Repeat the listing verbatim. Drop any pictures.

● ● ● ●

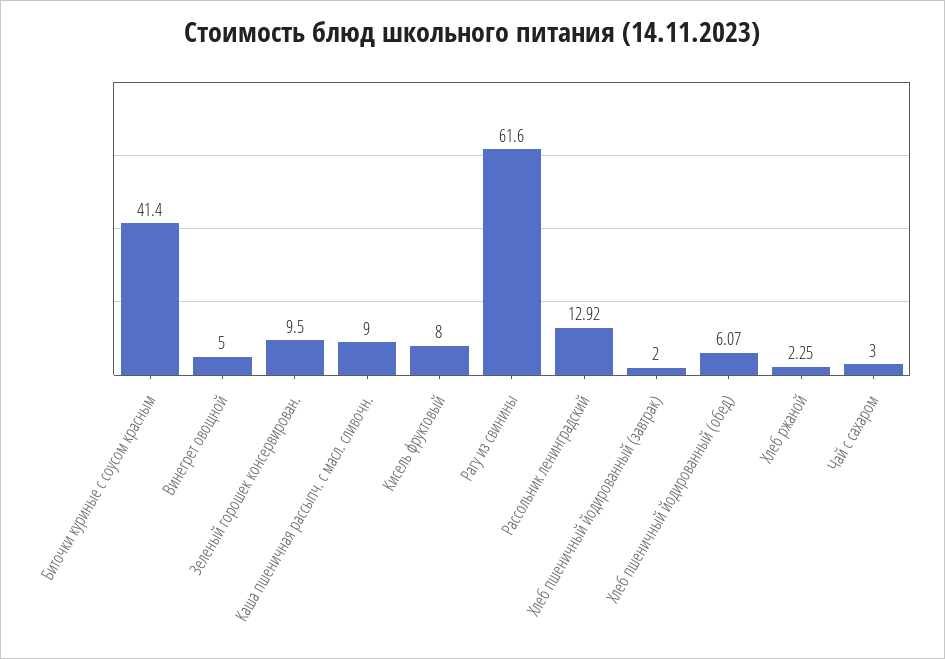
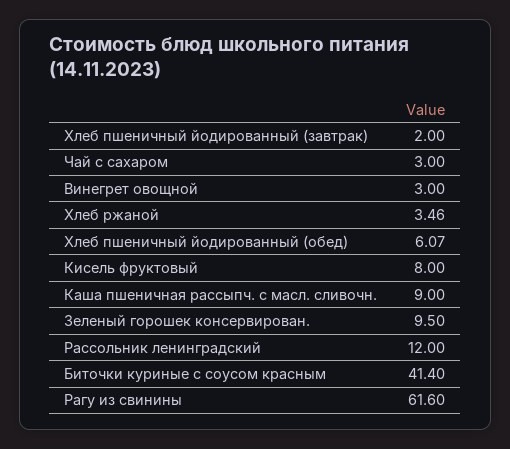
Винегрет овощной: 5 -> 3
Рассольник ленинградский: 12.92 -> 12
Хлеб ржаной: 2.25 -> 3.46

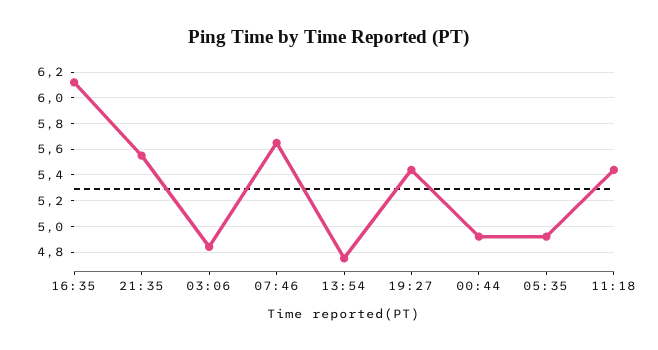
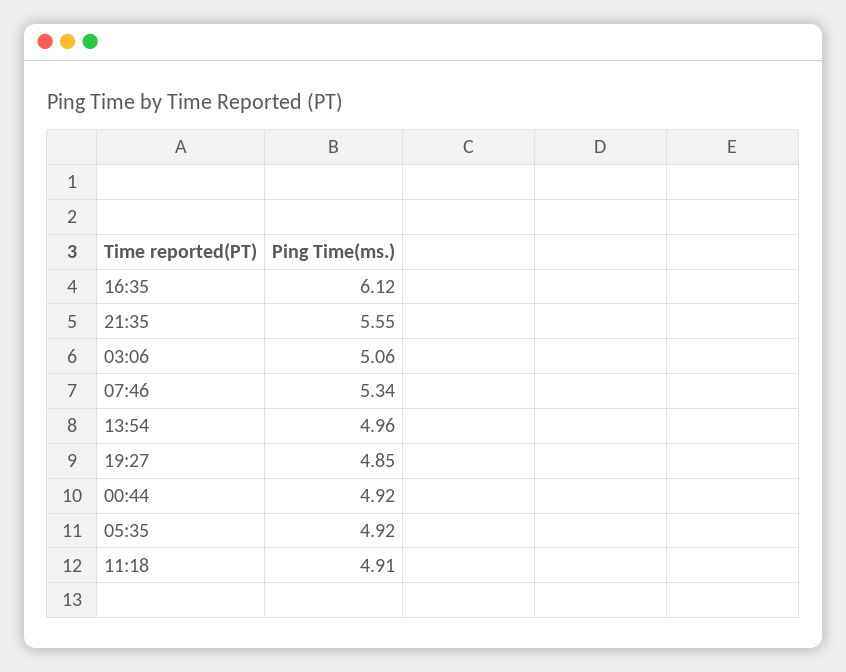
03:06: 4.85 -> 5.06
07:46: 5.65 -> 5.34
13:54: 4.75 -> 4.96
19:27: 5.45 -> 4.85
11:18: 5.45 -> 4.91

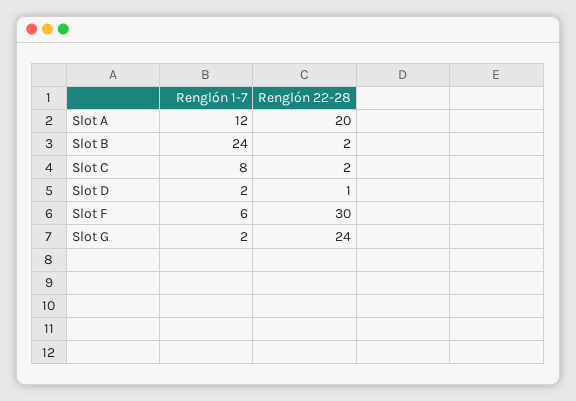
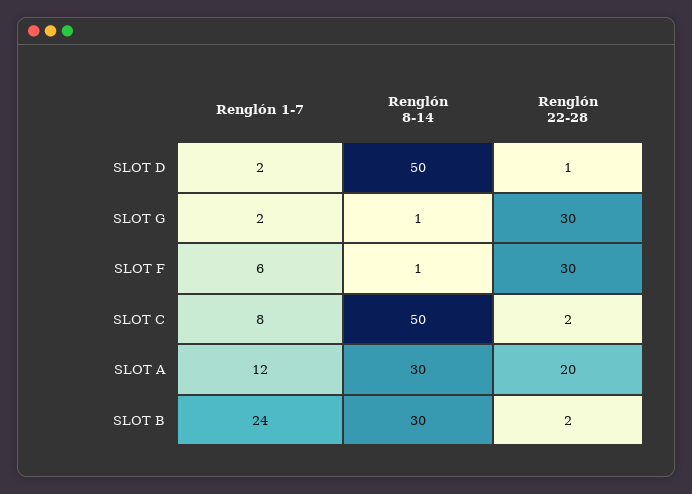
Renglón 22-28, Slot G: 24 -> 30
Renglón 8-14, Slot D: none -> 50
Renglón 8-14, Slot G: none -> 1
Renglón 8-14, Slot F: none -> 1
Renglón 8-14, Slot C: none -> 50
Renglón 8-14, Slot A: none -> 30
Renglón 8-14, Slot B: none -> 30

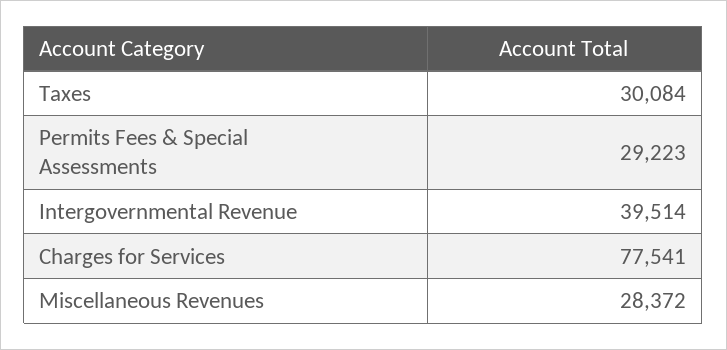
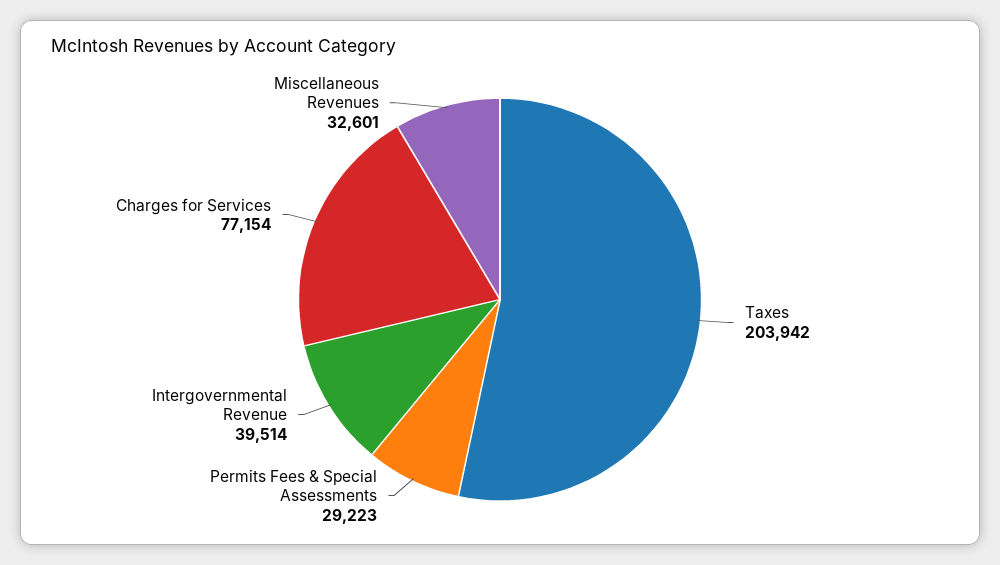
Taxes: 30084 -> 203942
Charges for Services: 77541 -> 77154
Miscellaneous Revenues: 28372 -> 32601

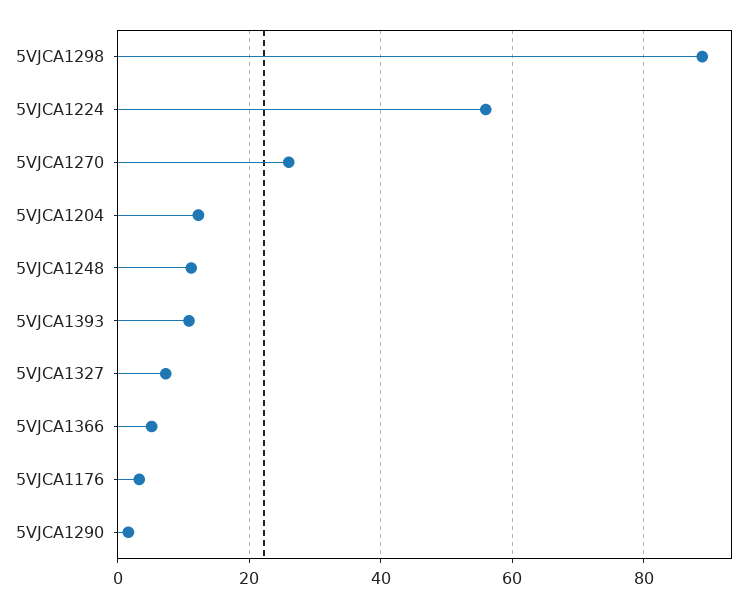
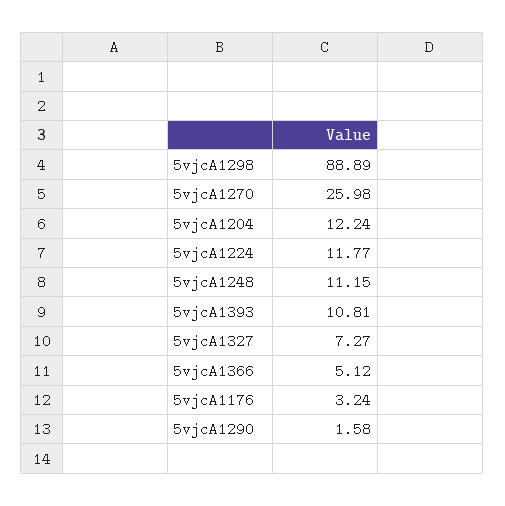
5VJCA1224: 56 -> 11.77

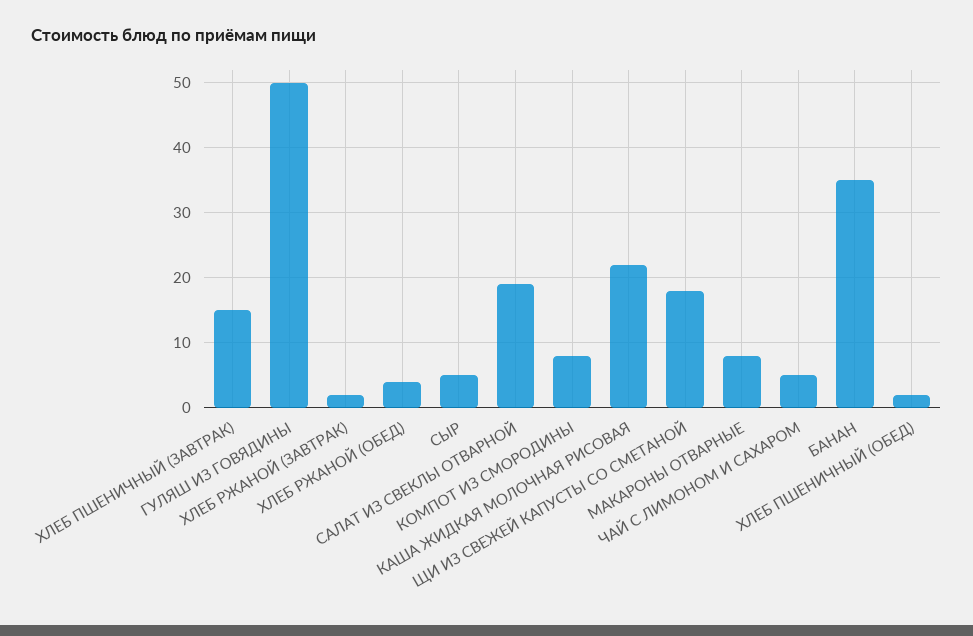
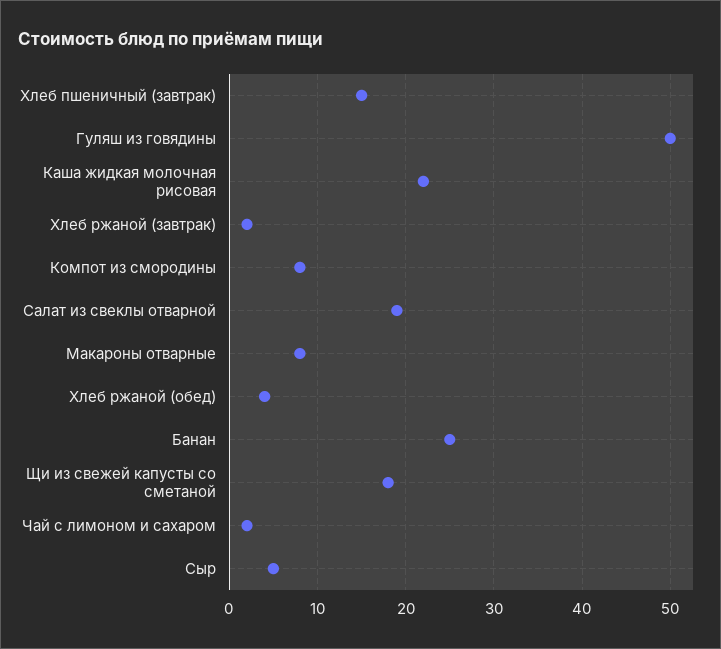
ЧАЙ С ЛИМОНОМ И САХАРОМ: 5 -> 2
БАНАН: 35 -> 25
ХЛЕБ ПШЕНИЧНЫЙ (ОБЕД): 2 -> none

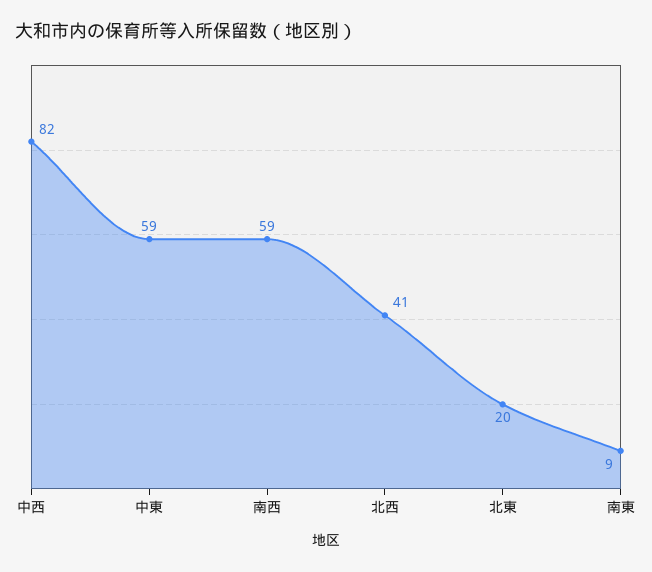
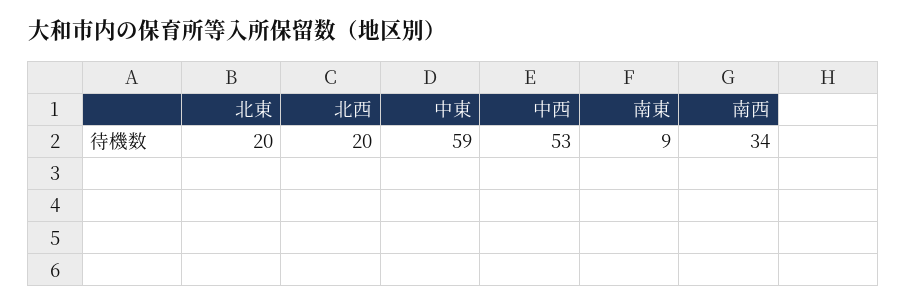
中西: 82 -> 53
南西: 59 -> 34
北西: 41 -> 20

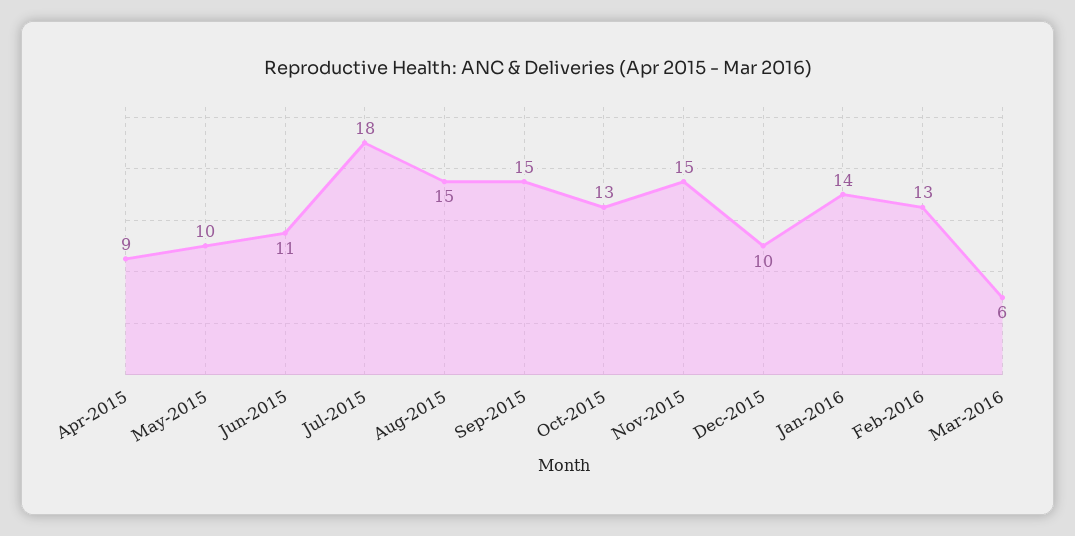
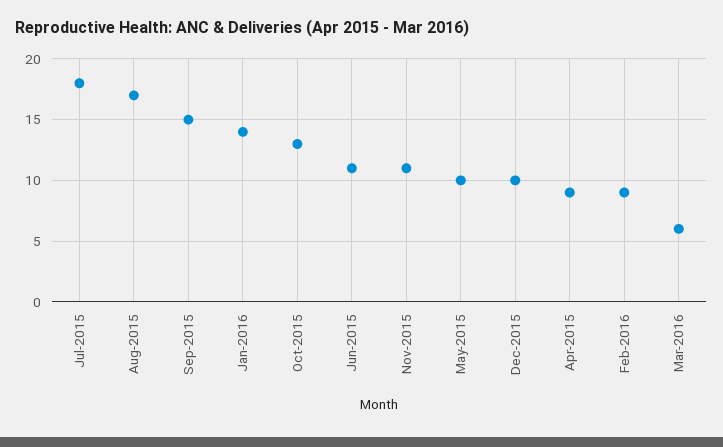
Aug-2015: 15 -> 17
Nov-2015: 15 -> 11
Feb-2016: 13 -> 9

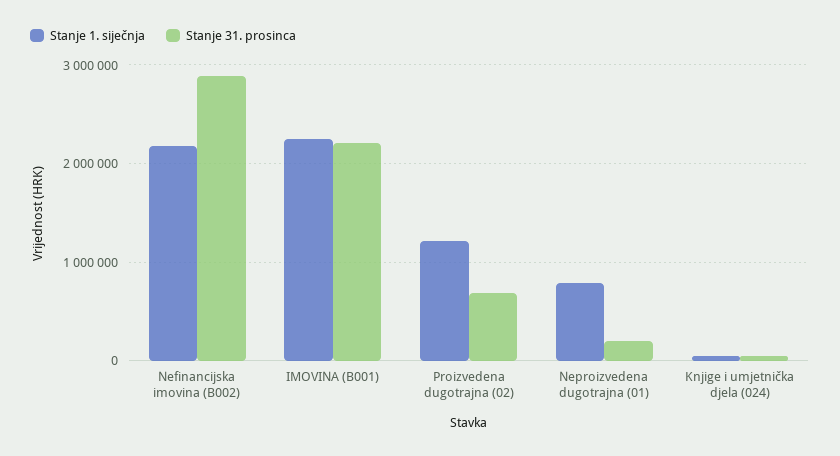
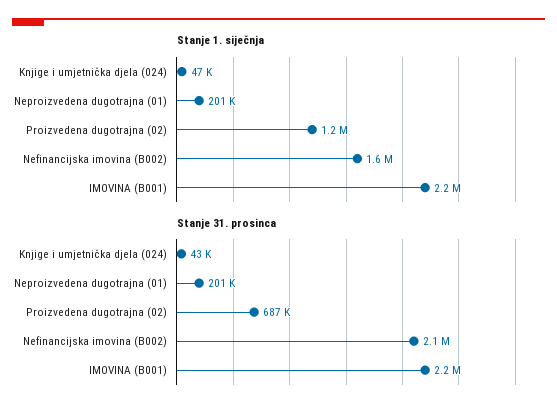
Stanje 1. siječnja, Nefinancijska imovina (B002): 2200000 -> 1600000
Stanje 31. prosinca, Nefinancijska imovina (B002): 2900000 -> 2100000
Stanje 1. siječnja, Neproizvedena dugotrajna (01): 800000 -> 201000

● ● ● ●

YOUR RESPONSE =>
Винегрет овощной: 5 -> 3
Рассольник ленинградский: 12.92 -> 12
Хлеб ржаной: 2.25 -> 3.46

03:06: 4.85 -> 5.06
07:46: 5.65 -> 5.34
13:54: 4.75 -> 4.96
19:27: 5.45 -> 4.85
11:18: 5.45 -> 4.91

Renglón 22-28, Slot G: 24 -> 30
Renglón 8-14, Slot D: none -> 50
Renglón 8-14, Slot G: none -> 1
Renglón 8-14, Slot F: none -> 1
Renglón 8-14, Slot C: none -> 50
Renglón 8-14, Slot A: none -> 30
Renglón 8-14, Slot B: none -> 30

Taxes: 30084 -> 203942
Charges for Services: 77541 -> 77154
Miscellaneous Revenues: 28372 -> 32601

5VJCA1224: 56 -> 11.77

ЧАЙ С ЛИМОНОМ И САХАРОМ: 5 -> 2
БАНАН: 35 -> 25
ХЛЕБ ПШЕНИЧНЫЙ (ОБЕД): 2 -> none

中西: 82 -> 53
南西: 59 -> 34
北西: 41 -> 20

Aug-2015: 15 -> 17
Nov-2015: 15 -> 11
Feb-2016: 13 -> 9

Stanje 1. siječnja, Nefinancijska imovina (B002): 2200000 -> 1600000
Stanje 31. prosinca, Nefinancijska imovina (B002): 2900000 -> 2100000
Stanje 1. siječnja, Neproizvedena dugotrajna (01): 800000 -> 201000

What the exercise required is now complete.